In previous articles, I’ve talked about clauses excluding the recovery of consequential damages.  Here’s an example of such a clause:

BUYER RELEASES SELLER FROM ANY LIABILITY FOR INCIDENTAL AND CONSEQUENTIAL DAMAGES ATTRIBUTABLE TO OR RELATING TO THE PRODUCT, SELLER’S LIABILITY BEING LIMITED TO THE COST OF REPAIR OR REPLACEMENT OF ANY DEFECTIVE PRODUCT PURSUANT TO THE FIRST SENTENCE OF THIS PARAGRAPH.

This is exactly how such a clause should look in a contract – big, prominent, capitalized letters.  In a legal dispute, when you try to use this clause to your advantage, the other side can’t say they missed or ignored it.
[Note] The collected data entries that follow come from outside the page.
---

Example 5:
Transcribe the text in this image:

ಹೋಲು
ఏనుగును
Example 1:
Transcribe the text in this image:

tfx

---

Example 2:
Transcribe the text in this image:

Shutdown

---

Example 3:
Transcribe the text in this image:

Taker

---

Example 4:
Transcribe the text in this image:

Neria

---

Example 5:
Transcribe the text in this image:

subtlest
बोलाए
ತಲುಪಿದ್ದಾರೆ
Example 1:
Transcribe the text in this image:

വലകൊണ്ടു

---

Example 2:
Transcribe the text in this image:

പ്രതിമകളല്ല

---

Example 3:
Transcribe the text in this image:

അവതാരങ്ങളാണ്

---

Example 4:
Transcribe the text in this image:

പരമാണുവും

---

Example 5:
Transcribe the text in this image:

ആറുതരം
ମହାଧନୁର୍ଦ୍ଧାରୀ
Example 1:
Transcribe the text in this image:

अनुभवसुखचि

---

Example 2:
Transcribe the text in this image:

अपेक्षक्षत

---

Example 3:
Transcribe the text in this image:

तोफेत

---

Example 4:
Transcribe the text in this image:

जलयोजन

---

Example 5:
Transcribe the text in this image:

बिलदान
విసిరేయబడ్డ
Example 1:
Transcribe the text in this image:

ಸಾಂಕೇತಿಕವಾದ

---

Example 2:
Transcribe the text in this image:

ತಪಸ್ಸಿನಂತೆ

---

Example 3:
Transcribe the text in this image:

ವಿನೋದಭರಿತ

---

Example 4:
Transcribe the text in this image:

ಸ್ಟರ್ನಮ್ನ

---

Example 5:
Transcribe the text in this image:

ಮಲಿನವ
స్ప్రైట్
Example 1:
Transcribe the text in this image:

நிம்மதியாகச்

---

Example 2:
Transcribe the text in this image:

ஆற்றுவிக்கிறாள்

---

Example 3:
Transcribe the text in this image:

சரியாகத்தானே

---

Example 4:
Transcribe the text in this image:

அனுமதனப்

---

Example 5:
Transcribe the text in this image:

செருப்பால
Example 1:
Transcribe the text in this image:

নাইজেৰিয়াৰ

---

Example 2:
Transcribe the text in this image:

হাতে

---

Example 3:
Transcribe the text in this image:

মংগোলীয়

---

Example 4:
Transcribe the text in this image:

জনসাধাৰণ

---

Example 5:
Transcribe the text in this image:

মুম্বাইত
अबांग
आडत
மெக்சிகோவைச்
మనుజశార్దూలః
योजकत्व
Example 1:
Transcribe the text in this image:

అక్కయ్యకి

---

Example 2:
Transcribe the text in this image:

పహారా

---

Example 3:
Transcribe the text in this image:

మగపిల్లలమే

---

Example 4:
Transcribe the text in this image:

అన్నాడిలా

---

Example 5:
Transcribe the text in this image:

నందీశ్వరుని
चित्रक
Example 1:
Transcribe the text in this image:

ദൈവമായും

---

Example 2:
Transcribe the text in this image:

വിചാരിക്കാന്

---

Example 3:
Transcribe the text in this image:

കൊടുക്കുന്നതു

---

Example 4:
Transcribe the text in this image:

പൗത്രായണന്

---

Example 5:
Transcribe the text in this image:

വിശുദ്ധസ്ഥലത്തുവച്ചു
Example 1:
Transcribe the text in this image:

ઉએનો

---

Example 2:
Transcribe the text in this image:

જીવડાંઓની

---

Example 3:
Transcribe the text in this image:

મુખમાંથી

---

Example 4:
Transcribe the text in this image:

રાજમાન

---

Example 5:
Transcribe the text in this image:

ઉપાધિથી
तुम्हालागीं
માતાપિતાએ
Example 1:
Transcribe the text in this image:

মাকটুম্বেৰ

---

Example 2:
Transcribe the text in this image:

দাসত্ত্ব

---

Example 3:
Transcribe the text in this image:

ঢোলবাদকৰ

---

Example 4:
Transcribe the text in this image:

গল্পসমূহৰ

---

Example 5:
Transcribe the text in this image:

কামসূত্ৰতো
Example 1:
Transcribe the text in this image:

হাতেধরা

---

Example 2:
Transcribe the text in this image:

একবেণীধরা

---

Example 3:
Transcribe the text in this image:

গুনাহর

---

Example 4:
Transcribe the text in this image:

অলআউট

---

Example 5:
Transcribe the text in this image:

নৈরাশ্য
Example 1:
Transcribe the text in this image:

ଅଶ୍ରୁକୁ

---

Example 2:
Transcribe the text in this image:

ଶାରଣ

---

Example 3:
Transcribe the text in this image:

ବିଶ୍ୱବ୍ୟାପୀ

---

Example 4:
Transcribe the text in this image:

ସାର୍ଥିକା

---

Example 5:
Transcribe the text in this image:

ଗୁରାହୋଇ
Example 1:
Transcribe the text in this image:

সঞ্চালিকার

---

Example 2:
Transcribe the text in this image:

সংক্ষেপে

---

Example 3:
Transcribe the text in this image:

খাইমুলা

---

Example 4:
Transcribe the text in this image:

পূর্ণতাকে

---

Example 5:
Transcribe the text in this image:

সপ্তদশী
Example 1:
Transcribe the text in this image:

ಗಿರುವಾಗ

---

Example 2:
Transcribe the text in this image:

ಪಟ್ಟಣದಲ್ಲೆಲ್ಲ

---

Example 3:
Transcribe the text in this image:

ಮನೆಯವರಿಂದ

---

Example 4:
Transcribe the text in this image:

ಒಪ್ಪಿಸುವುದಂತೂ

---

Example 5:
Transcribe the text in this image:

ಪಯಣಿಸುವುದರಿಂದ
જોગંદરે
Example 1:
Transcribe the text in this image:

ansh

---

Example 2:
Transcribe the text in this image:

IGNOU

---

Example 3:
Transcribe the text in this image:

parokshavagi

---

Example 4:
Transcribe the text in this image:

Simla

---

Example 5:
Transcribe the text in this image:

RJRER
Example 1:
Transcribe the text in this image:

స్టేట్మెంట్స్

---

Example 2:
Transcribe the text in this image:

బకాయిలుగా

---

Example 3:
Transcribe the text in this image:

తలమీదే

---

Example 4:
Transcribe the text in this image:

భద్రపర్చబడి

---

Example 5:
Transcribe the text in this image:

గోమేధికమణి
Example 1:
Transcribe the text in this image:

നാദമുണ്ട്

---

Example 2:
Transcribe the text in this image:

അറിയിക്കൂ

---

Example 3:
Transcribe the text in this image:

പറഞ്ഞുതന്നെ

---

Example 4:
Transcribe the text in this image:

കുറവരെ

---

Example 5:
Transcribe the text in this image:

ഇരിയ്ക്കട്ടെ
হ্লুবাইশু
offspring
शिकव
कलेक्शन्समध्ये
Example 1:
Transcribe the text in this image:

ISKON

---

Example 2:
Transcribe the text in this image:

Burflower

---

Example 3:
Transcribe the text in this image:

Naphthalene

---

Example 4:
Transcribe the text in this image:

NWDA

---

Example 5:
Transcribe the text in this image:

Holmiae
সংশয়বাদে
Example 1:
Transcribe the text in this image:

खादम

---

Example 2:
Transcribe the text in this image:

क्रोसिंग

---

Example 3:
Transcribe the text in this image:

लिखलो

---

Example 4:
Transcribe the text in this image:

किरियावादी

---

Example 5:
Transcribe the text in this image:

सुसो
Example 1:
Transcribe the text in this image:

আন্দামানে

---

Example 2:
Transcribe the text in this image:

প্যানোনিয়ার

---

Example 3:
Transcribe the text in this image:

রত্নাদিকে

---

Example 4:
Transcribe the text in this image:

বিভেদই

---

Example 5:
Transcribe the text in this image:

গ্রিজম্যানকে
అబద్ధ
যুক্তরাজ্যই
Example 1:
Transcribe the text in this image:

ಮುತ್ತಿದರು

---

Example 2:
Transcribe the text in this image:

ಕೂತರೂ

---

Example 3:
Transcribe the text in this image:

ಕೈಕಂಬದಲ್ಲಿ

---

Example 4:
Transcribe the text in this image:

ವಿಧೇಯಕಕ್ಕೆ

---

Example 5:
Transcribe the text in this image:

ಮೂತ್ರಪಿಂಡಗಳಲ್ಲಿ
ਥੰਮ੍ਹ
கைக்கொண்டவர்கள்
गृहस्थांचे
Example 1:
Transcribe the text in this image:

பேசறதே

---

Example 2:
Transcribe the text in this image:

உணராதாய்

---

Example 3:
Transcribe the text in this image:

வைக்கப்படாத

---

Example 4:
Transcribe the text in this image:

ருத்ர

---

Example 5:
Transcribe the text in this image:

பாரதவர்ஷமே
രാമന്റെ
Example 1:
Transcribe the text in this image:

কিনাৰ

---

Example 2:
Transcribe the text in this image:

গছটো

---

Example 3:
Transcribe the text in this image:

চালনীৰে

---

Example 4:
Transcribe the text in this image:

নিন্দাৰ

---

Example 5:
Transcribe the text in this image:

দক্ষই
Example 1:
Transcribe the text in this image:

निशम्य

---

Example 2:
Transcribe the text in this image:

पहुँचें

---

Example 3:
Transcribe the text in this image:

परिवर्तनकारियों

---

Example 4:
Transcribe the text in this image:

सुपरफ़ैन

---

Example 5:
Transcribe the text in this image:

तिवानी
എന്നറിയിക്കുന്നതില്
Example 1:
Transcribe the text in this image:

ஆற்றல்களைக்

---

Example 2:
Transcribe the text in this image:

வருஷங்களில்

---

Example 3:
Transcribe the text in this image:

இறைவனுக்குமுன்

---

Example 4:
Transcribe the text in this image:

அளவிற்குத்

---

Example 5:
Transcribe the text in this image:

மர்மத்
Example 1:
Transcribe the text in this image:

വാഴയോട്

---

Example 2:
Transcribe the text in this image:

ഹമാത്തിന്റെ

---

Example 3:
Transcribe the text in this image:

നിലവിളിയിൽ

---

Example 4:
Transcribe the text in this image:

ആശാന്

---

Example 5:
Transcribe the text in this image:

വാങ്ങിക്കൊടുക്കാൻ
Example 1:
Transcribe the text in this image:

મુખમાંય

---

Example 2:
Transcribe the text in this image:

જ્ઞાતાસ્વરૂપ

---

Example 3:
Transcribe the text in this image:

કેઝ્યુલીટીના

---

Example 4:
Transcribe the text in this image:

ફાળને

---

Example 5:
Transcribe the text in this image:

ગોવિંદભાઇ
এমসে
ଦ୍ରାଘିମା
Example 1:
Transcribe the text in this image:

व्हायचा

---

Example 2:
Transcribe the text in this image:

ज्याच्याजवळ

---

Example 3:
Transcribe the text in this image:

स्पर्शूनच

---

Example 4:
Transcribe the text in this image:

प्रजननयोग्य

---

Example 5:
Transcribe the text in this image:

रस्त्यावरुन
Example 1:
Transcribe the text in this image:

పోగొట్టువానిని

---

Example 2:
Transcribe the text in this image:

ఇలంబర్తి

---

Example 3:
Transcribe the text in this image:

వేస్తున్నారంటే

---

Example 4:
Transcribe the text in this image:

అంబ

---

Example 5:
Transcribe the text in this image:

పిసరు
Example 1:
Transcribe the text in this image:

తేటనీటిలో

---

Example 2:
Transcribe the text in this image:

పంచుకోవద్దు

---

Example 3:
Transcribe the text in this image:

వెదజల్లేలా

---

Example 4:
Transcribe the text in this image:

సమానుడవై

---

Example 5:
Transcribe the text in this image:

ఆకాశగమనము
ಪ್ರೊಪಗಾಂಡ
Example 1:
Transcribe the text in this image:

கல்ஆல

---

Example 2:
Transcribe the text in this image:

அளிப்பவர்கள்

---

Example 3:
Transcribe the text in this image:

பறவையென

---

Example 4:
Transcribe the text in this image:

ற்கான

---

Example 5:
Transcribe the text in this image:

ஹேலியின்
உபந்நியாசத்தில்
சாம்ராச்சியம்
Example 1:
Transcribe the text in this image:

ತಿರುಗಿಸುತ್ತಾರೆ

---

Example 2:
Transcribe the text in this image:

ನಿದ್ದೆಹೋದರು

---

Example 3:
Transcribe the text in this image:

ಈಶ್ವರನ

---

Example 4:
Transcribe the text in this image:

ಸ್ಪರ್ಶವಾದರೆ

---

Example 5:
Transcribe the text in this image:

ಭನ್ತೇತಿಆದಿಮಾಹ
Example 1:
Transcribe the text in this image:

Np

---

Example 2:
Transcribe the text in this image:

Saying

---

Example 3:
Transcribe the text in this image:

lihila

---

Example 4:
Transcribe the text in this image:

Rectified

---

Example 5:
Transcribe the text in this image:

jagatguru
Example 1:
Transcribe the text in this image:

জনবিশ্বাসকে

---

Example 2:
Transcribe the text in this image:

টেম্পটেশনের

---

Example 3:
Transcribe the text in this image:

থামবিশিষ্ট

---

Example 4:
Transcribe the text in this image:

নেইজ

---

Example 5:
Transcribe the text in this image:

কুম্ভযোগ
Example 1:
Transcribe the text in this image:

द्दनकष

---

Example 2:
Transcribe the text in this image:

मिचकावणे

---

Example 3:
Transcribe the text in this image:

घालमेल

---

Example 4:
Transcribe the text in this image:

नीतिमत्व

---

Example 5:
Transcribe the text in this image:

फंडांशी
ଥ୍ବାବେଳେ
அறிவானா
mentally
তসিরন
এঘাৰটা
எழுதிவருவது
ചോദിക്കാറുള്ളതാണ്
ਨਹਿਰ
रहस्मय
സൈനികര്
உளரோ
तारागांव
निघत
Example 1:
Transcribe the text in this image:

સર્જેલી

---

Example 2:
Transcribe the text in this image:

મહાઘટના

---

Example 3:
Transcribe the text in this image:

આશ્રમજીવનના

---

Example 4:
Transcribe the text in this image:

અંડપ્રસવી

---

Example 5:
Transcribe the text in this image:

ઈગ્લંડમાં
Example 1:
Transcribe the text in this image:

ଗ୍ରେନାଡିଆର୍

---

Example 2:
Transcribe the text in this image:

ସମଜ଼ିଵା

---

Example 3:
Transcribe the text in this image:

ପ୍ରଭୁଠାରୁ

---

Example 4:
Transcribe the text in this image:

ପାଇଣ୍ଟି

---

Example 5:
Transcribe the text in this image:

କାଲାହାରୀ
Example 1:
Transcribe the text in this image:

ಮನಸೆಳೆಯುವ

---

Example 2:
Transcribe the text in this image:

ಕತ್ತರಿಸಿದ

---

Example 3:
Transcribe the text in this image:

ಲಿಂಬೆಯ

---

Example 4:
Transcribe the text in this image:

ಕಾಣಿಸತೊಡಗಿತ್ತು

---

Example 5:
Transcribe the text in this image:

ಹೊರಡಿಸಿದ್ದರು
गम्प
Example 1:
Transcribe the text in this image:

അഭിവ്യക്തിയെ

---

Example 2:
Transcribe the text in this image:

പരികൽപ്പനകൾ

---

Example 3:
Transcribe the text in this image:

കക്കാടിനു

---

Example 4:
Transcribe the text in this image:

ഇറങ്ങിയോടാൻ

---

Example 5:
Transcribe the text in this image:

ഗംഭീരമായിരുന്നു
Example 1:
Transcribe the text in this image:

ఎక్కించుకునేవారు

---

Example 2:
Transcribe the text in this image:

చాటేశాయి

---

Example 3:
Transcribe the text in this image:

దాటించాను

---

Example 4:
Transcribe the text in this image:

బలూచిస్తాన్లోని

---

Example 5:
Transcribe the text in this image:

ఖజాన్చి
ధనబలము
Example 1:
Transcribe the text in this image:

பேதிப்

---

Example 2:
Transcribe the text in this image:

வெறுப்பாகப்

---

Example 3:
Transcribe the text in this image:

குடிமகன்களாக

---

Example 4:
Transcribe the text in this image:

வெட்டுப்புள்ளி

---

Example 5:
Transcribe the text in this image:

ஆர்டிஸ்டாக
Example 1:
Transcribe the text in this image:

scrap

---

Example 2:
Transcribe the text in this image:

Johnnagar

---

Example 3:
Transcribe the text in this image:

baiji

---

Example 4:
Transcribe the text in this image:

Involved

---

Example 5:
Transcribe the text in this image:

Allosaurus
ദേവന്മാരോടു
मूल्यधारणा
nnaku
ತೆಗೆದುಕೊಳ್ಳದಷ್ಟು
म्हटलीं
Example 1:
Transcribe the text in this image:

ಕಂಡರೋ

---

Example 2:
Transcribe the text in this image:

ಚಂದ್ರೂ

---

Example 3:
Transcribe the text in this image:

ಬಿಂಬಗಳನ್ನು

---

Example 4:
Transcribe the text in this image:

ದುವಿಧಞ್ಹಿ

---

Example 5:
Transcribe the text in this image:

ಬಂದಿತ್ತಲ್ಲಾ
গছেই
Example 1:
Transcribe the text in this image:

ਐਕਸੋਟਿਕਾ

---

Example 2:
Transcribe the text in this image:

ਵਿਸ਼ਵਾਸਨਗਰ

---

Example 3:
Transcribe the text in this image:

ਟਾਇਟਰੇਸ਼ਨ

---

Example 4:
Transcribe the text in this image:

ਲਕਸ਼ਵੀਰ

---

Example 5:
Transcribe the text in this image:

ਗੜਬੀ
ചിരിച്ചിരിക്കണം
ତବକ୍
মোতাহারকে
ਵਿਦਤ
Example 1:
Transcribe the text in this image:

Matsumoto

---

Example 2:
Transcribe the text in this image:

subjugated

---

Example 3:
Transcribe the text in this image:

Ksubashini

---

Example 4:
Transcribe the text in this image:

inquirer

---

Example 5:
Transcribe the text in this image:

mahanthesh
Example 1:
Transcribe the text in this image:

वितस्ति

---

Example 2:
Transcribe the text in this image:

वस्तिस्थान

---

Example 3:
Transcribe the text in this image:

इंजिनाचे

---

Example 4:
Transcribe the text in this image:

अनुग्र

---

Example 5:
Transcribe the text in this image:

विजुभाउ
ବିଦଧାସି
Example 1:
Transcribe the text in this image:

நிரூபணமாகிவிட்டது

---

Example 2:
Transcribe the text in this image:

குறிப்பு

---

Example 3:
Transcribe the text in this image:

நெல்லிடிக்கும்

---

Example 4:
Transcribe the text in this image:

So, let’s say your business is sued and your adversary is claiming they lost profits because a machine you sent them didn’t perform to specification.   Your lawyer can argue strenuously that the lost profits can’t be recovered in any lawsuit.  Lost profits are a form of “consequential damages” – damages that were caused by some breach of contract.  Based on this clause, a strong argument can be made that your adversary can only recover the cost of the machine you sold them – at most.

So do courts usually uphold these kinds of provisions?  The answer is often yes.